I'm not sure how to translate it into C# yet (I'm working on it)
This is the Haskell version
minAndMax :: Ord a => [a] -> (a,a)
minAndMax [x] = (x,x)
minAndMax (x:xs) = (min a x, max b x)
where (a,b) = minAndMax xs
The C# version should involve Aggregate some how (I think).
You could select the whole table, and do your min and max operations in memory:
var cache = // select *
var min = cache.Min(...);
var max = cache.Max(...);
Depending on how large your dataset is, this might be the way to go about not hitting your database more than once.
A LINQ to SQL query is a single expression. Thus, if you can't express your query in a single expression (or don't like it once you do) then you have to look at other options.
Stored procedures, since they can have statements, enable you to accomplish this in a single round-trip. You will either have two output parameters or select a result set with two rows. Either way, you will need custom code to read the stored procedure's result.
(I don't personally see the need to avoid two round-trips here. It seems like a premature optimization, especially since you will probably have to jump through hoops to get it working. Not to mention the time you will spend justifying this decision and explaining the solution to other developers.)
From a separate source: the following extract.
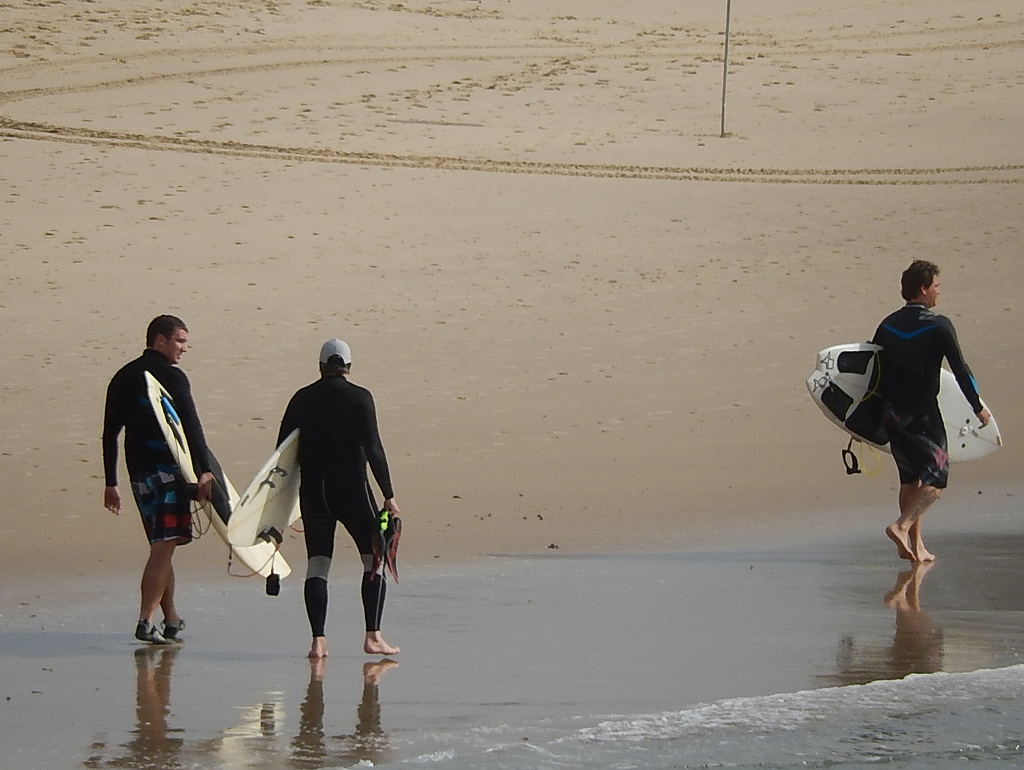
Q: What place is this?
A: It is a shore.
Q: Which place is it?
A: It is a shore.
Put another way: you've already answered your own question. "I can't use the .Min without grouping first", followed by "that crazy group clause seems silly, and the SQL it makes is more complex than it needs to be", are clues that the simple and easily-understood two-round-trip solution is the best expression of your intent (unless you write custom SQL).